Table 4. Recognition result by integration of highest ranking results

For all classifiers, the integrated result by feature elements improved classification performance markedly, demonstrating that this method can effectively enhance performance. Although an outstanding outcome cannot be obtained by combining each classifier compared with that of integrating feature elements, enhancement can be brought about by integrating classifiers.

4 Discussions for Experimental Results

The confusion matrix for the integrated six elements and six classifiers is shown in Table 5. In the case that ranking one is not unique after integration, summing up was not conducted in making this table. Therefore, the summation value of some rows, that is, Words 24, 25, 27 and 29 is not 30. Each word has the highest probability as a recognition result except Words 28 and 29. Good results could not be obtained for these words, the number of correct answers was 8 and 2 for 30 samples, that is, three signers and 10 samples respectively.

Table 5. Confusion matrix for the 35 targeted words

Word 28 was mistakenly taken for Words 27 and 33. The representative scenes of these words are shown in Fig. 8. The differences among these three words involve small motions conducted in front of the face. The little finger is bent just in Word 27.

Fig. 8.
figure 8

Representative shots of words where performance was poor (1)
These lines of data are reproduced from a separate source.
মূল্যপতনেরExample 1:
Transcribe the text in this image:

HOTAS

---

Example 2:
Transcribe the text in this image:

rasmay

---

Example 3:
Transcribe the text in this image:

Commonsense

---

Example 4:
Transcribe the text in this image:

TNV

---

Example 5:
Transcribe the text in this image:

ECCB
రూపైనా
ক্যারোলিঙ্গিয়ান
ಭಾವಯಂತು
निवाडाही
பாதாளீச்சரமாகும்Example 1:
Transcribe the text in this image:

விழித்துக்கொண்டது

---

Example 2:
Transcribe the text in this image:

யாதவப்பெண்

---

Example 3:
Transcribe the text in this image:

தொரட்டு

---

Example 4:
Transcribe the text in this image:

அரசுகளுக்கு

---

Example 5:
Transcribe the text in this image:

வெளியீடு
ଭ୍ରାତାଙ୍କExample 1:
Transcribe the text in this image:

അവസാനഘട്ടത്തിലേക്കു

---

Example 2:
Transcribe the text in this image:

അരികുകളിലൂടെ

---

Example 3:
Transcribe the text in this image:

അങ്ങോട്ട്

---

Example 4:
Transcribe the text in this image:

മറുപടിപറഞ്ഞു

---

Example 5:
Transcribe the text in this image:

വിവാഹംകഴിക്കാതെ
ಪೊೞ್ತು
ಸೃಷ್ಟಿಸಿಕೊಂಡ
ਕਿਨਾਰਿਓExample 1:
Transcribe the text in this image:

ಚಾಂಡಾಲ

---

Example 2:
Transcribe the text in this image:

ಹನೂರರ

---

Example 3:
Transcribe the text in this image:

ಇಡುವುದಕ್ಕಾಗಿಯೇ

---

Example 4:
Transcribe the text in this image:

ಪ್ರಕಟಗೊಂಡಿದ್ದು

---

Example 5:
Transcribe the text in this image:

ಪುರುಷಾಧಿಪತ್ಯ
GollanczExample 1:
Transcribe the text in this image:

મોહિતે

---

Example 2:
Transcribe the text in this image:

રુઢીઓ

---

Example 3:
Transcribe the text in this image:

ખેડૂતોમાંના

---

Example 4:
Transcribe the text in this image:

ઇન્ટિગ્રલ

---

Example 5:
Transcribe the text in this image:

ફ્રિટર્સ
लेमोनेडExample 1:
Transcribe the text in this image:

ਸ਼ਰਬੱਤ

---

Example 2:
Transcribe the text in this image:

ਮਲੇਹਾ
Word 29 was mistakenly taken for Word 32. The scenes where these words were demonstrated are shown in Fig. 9. The difference in how these two words are signed is only the motion speed of the fingers. Since these motions closely resemble each other, the proposed six feature element cannot classify these words. A new feature element seems to be necessary to discriminate these words.

Fig. 9.
figure 9

Representative shots of words where performance was poor (2)

If we assume that the correct answer is included in the top three rankings for the 35 words, in other words, if we include the third lowest value as a correct result, the result as shown in Table 6 was obtained. The integrated result was raised from 76.2%, shown in Table 5, to 94.1%. This result demonstrates that each recognition result by each feature element and classifier is a good one even though it cannot get the top ranking. This value suggests that the proposed method could be used as a review tool for assessing how well learners have mastered sign language motions.
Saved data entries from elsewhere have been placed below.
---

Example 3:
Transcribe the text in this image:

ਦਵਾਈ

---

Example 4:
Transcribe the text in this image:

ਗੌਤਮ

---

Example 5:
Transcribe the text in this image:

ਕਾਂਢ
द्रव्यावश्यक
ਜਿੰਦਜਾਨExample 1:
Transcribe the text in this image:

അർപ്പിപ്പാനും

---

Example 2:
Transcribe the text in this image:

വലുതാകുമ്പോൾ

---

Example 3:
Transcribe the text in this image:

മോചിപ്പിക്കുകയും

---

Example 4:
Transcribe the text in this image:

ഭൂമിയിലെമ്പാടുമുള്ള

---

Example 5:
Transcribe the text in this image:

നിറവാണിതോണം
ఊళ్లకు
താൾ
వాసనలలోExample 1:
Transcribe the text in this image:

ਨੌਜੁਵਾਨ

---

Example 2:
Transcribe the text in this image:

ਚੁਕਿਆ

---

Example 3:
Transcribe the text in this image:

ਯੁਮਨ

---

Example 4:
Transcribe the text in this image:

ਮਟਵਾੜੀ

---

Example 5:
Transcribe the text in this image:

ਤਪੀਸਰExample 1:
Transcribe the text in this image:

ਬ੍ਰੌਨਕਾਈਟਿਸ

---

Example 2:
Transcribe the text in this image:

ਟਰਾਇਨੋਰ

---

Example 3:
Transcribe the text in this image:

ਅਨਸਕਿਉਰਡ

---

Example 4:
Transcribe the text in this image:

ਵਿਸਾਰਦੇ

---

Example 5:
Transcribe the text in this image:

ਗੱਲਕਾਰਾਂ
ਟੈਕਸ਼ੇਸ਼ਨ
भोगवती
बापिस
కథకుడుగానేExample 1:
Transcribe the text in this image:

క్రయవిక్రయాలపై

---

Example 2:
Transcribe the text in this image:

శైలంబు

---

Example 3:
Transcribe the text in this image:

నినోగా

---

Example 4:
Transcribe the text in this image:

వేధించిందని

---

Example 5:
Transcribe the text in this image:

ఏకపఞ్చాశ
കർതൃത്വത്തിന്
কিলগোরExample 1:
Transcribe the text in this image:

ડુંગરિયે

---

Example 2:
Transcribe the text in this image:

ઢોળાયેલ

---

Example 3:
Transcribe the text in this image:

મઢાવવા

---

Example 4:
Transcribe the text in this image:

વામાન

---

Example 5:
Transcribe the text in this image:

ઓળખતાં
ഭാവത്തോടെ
Table 6. Recognition result by integration of top 3 results

5 Conclusion

The enhancement of recognition performance for the motions used in sign language is described in this paper. The main feature of the proposed method is integrating the results of six feature elements and six classifiers in order to accurately characterize and discriminate among the sign language motions. The six feature elements were obtained by color extraction from colored gloves and a wrist band. The elements of trajectory, position, and velocity are obtained from the center of gravity of the blue regions of the wrist band. New feature elements were added, and the hand direction was obtained from the angle between each fingertip and the wrist. The hand rotation is calculated from the region size of wrist and palm. Each element is applied to six classifiers to discriminate each motion. The integrated result of six feature elements and six classifiers was 76.2%. In the current investigation, the classification limitation was that six feature elements cannot express the difference in the motions of groups 27, 28 and 33 and groups 29 and 32. However, if we take the top three rankings as a correct result, the integrated success rate for 35 words was increased to 94.2%. This value suggests that the proposed method is a feasible review tool for learners to validate the accuracy of their sign language movements. However, there were four words for which the success rates were approximately 30% or less. The low performance for these words must be resolved if overall performance is to be improved.